| Passage provided |
— Start —

- Portage Point Location within the state of Michigan
- Coordinates: 44°21′43″N 86°15′42″W﻿ / ﻿44.36194°N 86.26167°W
- Country: United States
- State: Michigan
- County: Manistee
- Township: Onekama
- Elevation: 623 ft (190 m)
- Time zone: UTC-5 (Eastern (EST))
- • Summer (DST): UTC-4 (EDT)
- Area code: 231
- GNIS feature ID: 635285

= Portage Point, Michigan =

Portage Point is an unincorporated summer resort area of Onekama Township, Manistee County in the U.S. state of Michigan. It includes the site of the first town on Portage Lake at It is located on the narrow strip of land between Portage Lake and Lake Michigan developed by the Portage Point Association. A post office operated in summers from August 1917 until September 1921.

==Early history and settlement==

The area was probably visited by Henri de Tonty in 1679 and other early explorers of the eastern coast of Lake Michigan. The first known non-Native Americans to live for any length of time near Portage Point was the crew of the schooner Prince Eugene that wrecked on 15 November 1835 three or four miles (6 km) south of the present-day channel between Portage Lake and Lake Michigan. Not wanting to walk to the nearest town in winter, Grand Rapids or Muskegon, they built a log cabin in the dunes and waited for spring.

Michigan became a state in 1837, and in that same year the Federal government first surveyed the area around Portage Lake. At that time the lake was called "O-neK-ama-engk", which was believed to be the native word for "portage".

The natural outlet of Portage Lake was located about a mile north of the present-man made outlet. This stream ran northwesterly from the Portage Lake side (close to and crossing the section lines between sections 21 and 28) the present-day intersection of Ridge Avenue and Portage Point Drive, north along Norwood Avenue to cross Lakeisle Avenue and then to pass into Lake Michigan just north of the intersection of Lakeisle and Lakeside Avenue are located, almost exactly on the section line separating sections 28 and 33. It was recognized very early as an excellent site for a waterpowered saw mill.

— End —

| Work to complete |
1. According to the Portage Point article, during what period did the post office operate?
2. Please quote the Portage Point article from "Michigan became a" to "waterpowered saw mill.".
Answer from the Portage Point article alone, without outside knowledge.

| Collected data |
— Start —

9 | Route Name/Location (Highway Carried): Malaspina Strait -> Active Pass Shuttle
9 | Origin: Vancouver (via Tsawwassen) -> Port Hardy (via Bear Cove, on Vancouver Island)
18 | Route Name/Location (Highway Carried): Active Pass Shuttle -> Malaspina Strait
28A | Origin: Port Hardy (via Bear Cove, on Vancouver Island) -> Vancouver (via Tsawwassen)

— End —

| Expected results |
1. It operated in summers from August 1917 until September 1921.

2.
Michigan became a state in 1837, and in that same year the Federal government first surveyed the area around Portage Lake. At that time the lake was called "O-neK-ama-engk", which was believed to be the native word for "portage".

The natural outlet of Portage Lake was located about a mile north of the present-man made outlet. This stream ran northwesterly from the Portage Lake side (close to and crossing the section lines between sections 21 and 28) the present-day intersection of Ridge Avenue and Portage Point Drive, north along Norwood Avenue to cross Lakeisle Avenue and then to pass into Lake Michigan just north of the intersection of Lakeisle and Lakeside Avenue are located, almost exactly on the section line separating sections 28 and 33. It was recognized very early as an excellent site for a waterpowered saw mill.